◆ **What the task asks**: If a line in the entries below holds the string "state", copy it.

Collected data entries
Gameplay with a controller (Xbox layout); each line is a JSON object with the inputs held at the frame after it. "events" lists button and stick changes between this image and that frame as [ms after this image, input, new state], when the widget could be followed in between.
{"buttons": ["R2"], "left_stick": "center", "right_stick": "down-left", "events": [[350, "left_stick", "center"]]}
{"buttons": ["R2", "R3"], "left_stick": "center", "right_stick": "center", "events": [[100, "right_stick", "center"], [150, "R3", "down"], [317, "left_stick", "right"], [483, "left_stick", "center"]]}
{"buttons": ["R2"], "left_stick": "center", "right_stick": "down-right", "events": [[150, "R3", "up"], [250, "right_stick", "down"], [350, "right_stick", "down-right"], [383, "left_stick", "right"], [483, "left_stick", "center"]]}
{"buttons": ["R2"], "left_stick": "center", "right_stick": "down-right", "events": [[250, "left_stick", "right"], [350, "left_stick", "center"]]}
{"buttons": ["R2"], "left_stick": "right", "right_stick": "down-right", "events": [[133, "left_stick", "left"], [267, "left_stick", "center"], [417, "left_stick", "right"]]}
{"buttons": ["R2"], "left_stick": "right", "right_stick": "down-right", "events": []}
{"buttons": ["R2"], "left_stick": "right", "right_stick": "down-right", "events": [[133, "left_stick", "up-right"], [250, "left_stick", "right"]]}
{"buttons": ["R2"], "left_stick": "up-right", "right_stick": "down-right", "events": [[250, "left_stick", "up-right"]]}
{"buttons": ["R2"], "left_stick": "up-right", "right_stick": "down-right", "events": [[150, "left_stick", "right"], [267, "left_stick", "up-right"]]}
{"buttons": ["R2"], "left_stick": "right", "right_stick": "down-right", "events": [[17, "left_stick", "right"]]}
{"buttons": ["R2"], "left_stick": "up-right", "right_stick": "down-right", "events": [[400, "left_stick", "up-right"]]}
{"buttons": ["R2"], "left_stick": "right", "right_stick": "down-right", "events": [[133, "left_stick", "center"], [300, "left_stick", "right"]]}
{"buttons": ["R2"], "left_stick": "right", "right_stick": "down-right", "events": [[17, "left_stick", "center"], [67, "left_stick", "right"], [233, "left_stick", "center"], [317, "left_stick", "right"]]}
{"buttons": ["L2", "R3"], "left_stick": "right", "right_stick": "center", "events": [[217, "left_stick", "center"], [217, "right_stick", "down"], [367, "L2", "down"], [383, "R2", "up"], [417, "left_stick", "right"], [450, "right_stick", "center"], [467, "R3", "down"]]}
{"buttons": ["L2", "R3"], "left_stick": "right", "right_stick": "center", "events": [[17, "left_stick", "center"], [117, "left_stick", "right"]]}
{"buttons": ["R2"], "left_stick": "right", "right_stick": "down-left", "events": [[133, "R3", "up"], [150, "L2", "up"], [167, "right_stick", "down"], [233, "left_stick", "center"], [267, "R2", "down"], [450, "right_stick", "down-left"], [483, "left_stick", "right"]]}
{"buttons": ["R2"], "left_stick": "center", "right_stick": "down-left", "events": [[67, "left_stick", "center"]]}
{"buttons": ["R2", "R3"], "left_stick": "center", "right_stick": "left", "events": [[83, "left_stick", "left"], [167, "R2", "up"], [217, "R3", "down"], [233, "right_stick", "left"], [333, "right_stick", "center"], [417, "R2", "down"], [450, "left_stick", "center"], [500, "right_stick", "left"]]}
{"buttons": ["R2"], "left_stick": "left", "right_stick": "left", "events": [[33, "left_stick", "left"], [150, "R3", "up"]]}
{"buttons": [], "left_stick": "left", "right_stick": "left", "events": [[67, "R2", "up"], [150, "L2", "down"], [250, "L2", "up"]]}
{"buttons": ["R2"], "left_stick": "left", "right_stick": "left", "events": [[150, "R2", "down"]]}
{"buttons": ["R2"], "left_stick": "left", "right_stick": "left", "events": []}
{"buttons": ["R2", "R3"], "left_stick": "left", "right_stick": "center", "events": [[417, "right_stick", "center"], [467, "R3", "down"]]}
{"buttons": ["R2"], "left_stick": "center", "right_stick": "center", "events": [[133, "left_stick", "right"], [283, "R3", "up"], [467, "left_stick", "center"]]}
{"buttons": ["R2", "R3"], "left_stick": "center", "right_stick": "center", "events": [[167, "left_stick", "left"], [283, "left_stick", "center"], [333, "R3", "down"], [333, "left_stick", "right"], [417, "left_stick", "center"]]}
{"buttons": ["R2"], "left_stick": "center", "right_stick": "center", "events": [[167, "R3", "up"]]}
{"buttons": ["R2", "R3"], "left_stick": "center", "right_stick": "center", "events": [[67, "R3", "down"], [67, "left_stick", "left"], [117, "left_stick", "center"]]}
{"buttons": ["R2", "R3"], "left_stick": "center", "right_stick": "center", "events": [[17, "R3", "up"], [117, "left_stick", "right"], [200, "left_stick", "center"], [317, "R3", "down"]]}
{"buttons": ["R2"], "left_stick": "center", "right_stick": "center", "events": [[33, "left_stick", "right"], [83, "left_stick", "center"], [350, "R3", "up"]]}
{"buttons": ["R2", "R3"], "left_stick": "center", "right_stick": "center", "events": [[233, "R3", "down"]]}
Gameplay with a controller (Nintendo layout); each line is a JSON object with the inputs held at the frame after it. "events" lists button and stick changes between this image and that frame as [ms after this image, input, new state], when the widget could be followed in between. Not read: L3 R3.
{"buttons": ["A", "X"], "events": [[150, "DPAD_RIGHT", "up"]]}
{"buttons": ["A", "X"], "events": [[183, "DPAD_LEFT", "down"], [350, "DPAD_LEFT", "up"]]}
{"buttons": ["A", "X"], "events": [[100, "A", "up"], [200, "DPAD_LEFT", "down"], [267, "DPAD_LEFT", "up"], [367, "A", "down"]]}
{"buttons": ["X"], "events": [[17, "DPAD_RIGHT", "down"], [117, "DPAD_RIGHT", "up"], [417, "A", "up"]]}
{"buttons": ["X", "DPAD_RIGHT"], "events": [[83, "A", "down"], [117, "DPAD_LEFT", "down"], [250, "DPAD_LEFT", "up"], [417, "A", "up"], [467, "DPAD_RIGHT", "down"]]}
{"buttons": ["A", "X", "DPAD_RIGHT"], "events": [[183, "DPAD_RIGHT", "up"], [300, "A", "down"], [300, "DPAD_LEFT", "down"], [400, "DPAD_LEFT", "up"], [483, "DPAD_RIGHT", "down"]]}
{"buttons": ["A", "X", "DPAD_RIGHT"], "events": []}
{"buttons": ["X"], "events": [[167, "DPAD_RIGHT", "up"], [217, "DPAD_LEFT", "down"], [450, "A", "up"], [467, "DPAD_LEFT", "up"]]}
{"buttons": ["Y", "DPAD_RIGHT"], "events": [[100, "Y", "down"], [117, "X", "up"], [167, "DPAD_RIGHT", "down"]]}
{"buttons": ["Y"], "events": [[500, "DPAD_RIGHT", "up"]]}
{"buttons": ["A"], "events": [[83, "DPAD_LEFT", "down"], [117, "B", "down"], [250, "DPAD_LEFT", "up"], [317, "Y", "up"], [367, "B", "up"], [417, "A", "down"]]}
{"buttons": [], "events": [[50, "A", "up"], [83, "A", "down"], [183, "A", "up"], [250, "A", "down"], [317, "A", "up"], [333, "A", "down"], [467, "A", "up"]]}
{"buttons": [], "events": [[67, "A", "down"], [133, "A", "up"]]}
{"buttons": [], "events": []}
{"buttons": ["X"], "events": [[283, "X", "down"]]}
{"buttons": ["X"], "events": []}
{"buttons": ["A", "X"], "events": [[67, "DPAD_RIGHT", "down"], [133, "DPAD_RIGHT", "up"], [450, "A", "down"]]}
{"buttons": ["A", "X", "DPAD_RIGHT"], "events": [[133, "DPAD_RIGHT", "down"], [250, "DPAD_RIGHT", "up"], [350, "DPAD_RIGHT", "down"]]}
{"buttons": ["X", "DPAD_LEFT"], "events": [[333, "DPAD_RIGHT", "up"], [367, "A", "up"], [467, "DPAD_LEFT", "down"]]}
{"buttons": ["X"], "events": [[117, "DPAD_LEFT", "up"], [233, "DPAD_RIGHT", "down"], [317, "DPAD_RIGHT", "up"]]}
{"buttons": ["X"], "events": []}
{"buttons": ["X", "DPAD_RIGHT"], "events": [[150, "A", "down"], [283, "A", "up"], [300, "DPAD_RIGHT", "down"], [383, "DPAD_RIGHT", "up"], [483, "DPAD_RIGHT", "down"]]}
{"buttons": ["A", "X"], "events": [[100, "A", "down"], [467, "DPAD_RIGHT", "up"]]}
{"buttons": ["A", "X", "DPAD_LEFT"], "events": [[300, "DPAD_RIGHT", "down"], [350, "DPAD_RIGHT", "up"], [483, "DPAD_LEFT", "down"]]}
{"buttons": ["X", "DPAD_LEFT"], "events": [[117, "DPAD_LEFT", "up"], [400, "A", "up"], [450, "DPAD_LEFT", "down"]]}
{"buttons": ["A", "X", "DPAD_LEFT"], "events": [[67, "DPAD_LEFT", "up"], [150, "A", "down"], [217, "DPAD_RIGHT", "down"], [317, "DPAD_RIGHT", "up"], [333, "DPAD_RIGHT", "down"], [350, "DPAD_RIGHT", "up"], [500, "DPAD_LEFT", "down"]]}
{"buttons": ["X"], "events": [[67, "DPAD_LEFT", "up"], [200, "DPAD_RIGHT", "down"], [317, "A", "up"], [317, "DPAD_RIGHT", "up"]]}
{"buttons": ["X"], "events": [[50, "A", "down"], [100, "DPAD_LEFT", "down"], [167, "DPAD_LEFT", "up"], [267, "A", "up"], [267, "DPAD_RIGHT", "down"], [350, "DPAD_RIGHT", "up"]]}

◆ **Problem solution**:
Gameplay with a controller (Xbox layout); each line is a JSON object with the inputs held at the frame after it. "events" lists button and stick changes between this image and that frame as [ms after this image, input, new state], when the widget could be followed in between.
Gameplay with a controller (Nintendo layout); each line is a JSON object with the inputs held at the frame after it. "events" lists button and stick changes between this image and that frame as [ms after this image, input, new state], when the widget could be followed in between. Not read: L3 R3.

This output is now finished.